# Brief:
In the text below on how hackers penetrate a network, what is the name of each step, in order?

# Text provided:
^^^^^^^^^^^^^^^^

Step 1 Reconnaissance refers to the overall act of learning publicly available information about a target system or network by using tools such as scanners. Before hackers attempt to penetrate a target network, they often collect as much information as possible about the network such as host names, host IP addresses, host owner, host machine types, operating system, network configuration, other hosts connected with the network, other hosts trusted by the network, list of users, etc..

Such information can be acquired through Domain Name Server (DNS) queries, IP address queries, ping sweeps, and port scans. DNS queries give the hackers information regarding to who owns a particular domain and what addresses have been assigned to that domain. IP addresses queries reveal information about who owns a particular IP address or range of addresses and what domain is associated to them. Ping sweeps of the addresses obtained from DNS queries specify the live hosts within that particular domain. The hackers then use port scanners to cycle through all well known ports to obtain a list of all services running on the hosts.

Step 2 Probe and attack are when the hackers use scanners and monitoring tools, on top of the knowledge gathered from network reconnaissance, to probe the system for weaknesses and deploy the tools for attacking. At this step, the hackers examine the characteristics of all services running on the hosts and search for security holes that can be exploited to compromise the system. The services that are examined normally are FTP (file transfer protocol), SMTP (simple mail transfer protocol for e-mail), Web server, printer, and/or X Window System server.

Intrusion detection system at the host and network level can usually detect a penetration probe that is taking place.

[pic]

Figure – Penetration Scenario

Step 3 Toehold refers to that the intruders exploit the security weakness discovered from step 2 and mange to gain entry into the system. Tools used are remote exploits and local exploits. For example, many computer systems on the Internet offer files through anonymous FTP, which allows a user to access a machine without having to have an account on that machine. A hacker may discover an anonymous FTP service on a target host and break into the target by taking advantage of the feature that a user without official account can access the server.

Step 4 Advancement refers to the hackers advance from the unprivileged account to a privileged account to gain full internal access and establish a firebase to attack the whole internal network. This is accomplished by using local exploits tools.

Step 5 Stealth refers to the hackers, like human criminals, hide all traces and destroy all evidences that, if left over, might have exposed his/her activities conducted on the victim equipment. The hackers also install a backdoor that permits reentry or remote control of a computer. This step basically ensures the intrusion to be undetected and allows continued and privileged access to a series of hosts. Tools involved at this step are stealth and backdoor tools

Step 6 Listening post is when the hackers establish a listening post on the victim equipment, which is a place where any privileged user can view the network traffic. The listening post is accomplished through sniffer programs and backdoor tools, which allows the hackers to externally spy out data transmitting over the network. Logging the interesting network traffic help the intruder gain more toeholds and advance his/her attack to the next phase.

Step 7 Takeover is the last step when the hackers move deeper into the network and expand the area of control from a single host to other hosts using a series of tools such as sniffers, remote exploits and local exploits. By using all the information obtained from the previous steps, the intruder can compromise more machines and rapidly spread throughout the network.

A company can conduct penetration to test attack its network and identify the security issues or vulnerabilities that could be exploited by either internal or external users.

An advantage of this approach is that it is a less expensive alternative to discover security holes and implement defensive measures, than when a real penetration happens and your systems have been damaged.

^^^^^^^^^^^^^^^^

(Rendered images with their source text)
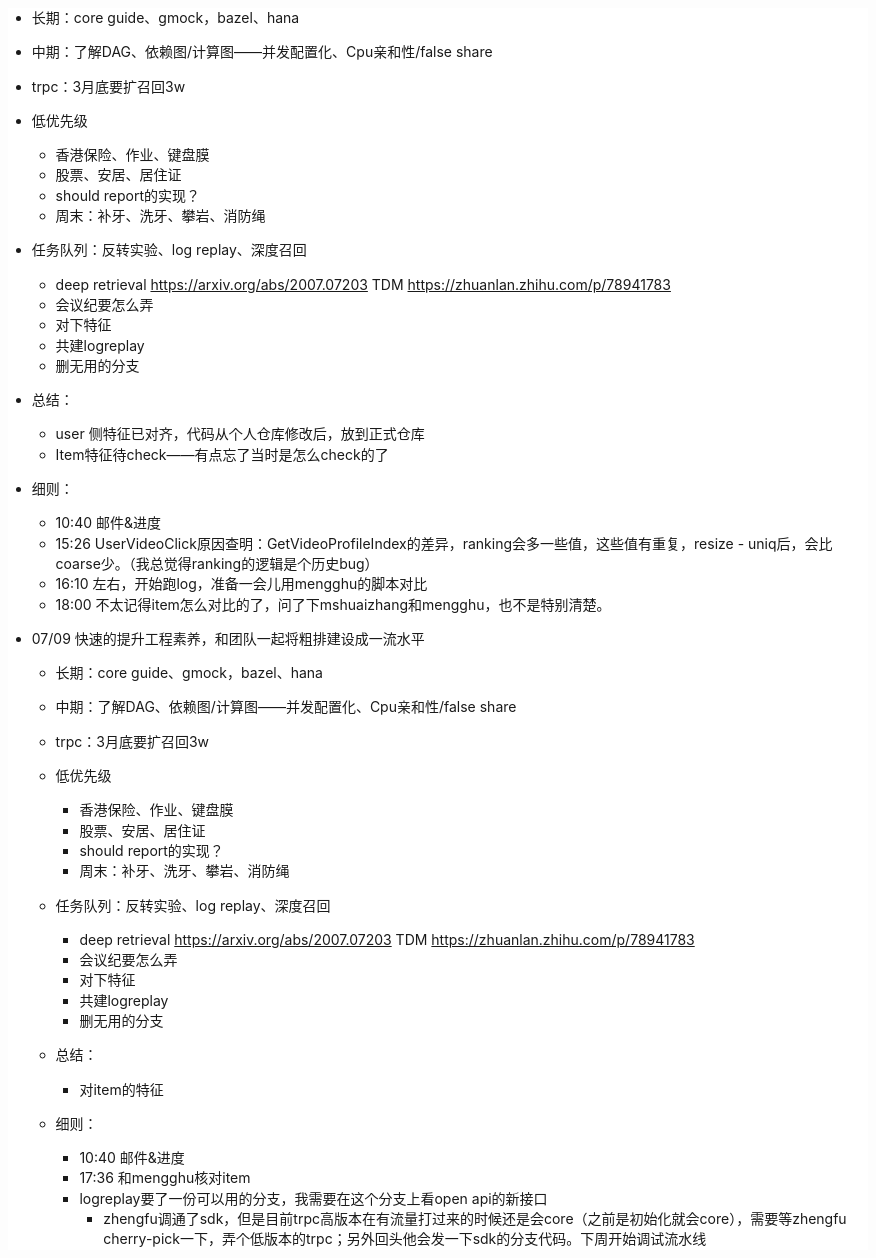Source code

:   * 长期：core guide、gmock，bazel、hana
  * 中期：了解DAG、依赖图/计算图——并发配置化、Cpu亲和性/false share
  * trpc：3月底要扩召回3w
  * 低优先级

    * 香港保险、作业、键盘膜
    * 股票、安居、居住证
    * should report的实现？
    * 周末：补牙、洗牙、攀岩、消防绳
  * 任务队列：反转实验、log replay、深度召回
    * deep retrieval https://arxiv.org/abs/2007.07203
      TDM https://zhuanlan.zhihu.com/p/78941783
    * 会议纪要怎么弄
    * 对下特征
    * 共建logreplay
    * 删无用的分支
  * 总结：

    * user 侧特征已对齐，代码从个人仓库修改后，放到正式仓库
    * Item特征待check——有点忘了当时是怎么check的了
  * 细则：

    * 10:40 邮件&进度
    * 15:26 UserVideoClick原因查明：GetVideoProfileIndex的差异，ranking会多一些值，这些值有重复，resize - uniq后，会比coarse少。（我总觉得ranking的逻辑是个历史bug）
    * 16:10 左右，开始跑log，准备一会儿用mengghu的脚本对比
    * 18:00 不太记得item怎么对比的了，问了下mshuaizhang和mengghu，也不是特别清楚。
* 07/09 快速的提升工程素养，和团队一起将粗排建设成一流水平

  * 长期：core guide、gmock，bazel、hana
  * 中期：了解DAG、依赖图/计算图——并发配置化、Cpu亲和性/false share
  * trpc：3月底要扩召回3w
  * 低优先级

    * 香港保险、作业、键盘膜
    * 股票、安居、居住证
    * should report的实现？
    * 周末：补牙、洗牙、攀岩、消防绳
  * 任务队列：反转实验、log replay、深度召回
    * deep retrieval https://arxiv.org/abs/2007.07203
      TDM https://zhuanlan.zhihu.com/p/78941783
    * 会议纪要怎么弄
    * 对下特征
    * 共建logreplay
    * 删无用的分支
  * 总结：

    * 对item的特征
  * 细则：

    * 10:40 邮件&进度
    * 17:36 和mengghu核对item
    * logreplay要了一份可以用的分支，我需要在这个分支上看open api的新接口
      * zhengfu调通了sdk，但是目前trpc高版本在有流量打过来的时候还是会core（之前是初始化就会core），需要等zhengfu cherry-pick一下，弄个低版本的trpc；另外回头他会发一下sdk的分支代码。下周开始调试流水线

^^^^^^^^^^^^^^^^

# Answer box:
1. Reconnaissance
2. Probe and attack
3. Toehold
4. Advancement
5. Stealth
6. Listening post
7. Takeover